Date of Graduation

Spring 5-19-2017

Document Access

Project/Capstone - Global access

Degree Name

Master of Public Health (MPH)


School of Nursing and Health Professions


Leo T. McCarthy Center for Public Service and the Common Good

First Advisor

Erin Grinshteyn, PhD

Second Advisor

Karin Cotterman, Director, Engage San Francisco Initiative


In a city where housing is scarce and prices continue to rise, the lower income residents of the Western Addition are in panic. Historically, the Western Addition/Fillmore is ground zero for Urban Renewal. This community is still bouncing back from the negative effects of the out migration of Black residents, Japanese internment, and rapid gentrification. For twenty years, this part of the city was known as Harlem of the West due to its world-renowned Jazz and Blues composers, and is informally known as “Tha ‘Mo”. San Francisco has set the tone nationally for public, mixed income, and private housing that is known today. Literature reviews have highlighted the links between poor health outcomes, onsite services, and housing models in major cities like San Francisco, Chicago, New York, and Boston. This paper will explore my VISTA position with the Engage San Francisco initiative, housed out of the University of San Francisco’s McCarthy Center, and the Success Center San Francisco in their career services office, located in the heart of the Western Addition-Fillmore District.
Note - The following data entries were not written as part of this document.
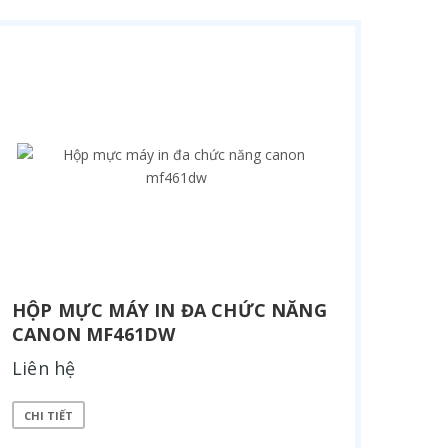
HỘP MỰC MÁY IN ĐA CHỨC NĂNG
CANON MF461DW
Liên hệ
CHI TIẾT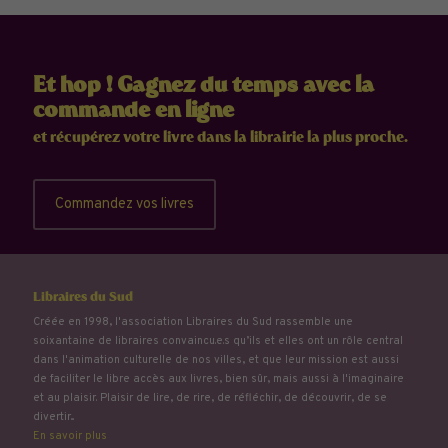
Et hop ! Gagnez du temps avec la
commande en ligne
et récupérez votre livre dans la librairie la plus proche.
Commandez vos livres
Libraires du Sud
Créée en 1998, l'association Libraires du Sud rassemble une
soixantaine de libraires convaincu.e.s qu’ils et elles ont un rôle central
dans l'animation culturelle de nos villes, et que leur mission est aussi
de faciliter le libre accès aux livres, bien sûr, mais aussi à l'imaginaire
et au plaisir. Plaisir de lire, de rire, de réfléchir, de découvrir, de se
divertir...
En savoir plus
I will pose questions, highlight barriers to access and providing services, offer some solutions through community identified needs, but most importantly increase thoughts and conversation on what community service providers, nurses, public health workers, and city officials can do to expand the use of existing services. As services providers and future health practitioners, how can we ensure that target populations have a means of accessing services while in crisis such as finding stable, affordable homes? How can we prevent an oversaturation of services as a solution to community problems? How do we work with communities where Maslow's hierarchy of needs are severely compromised? How can we create consistent housing models for public and mixed income tenants on a national scale, that will support onsite service providers and encourage positive health outcomes in residents?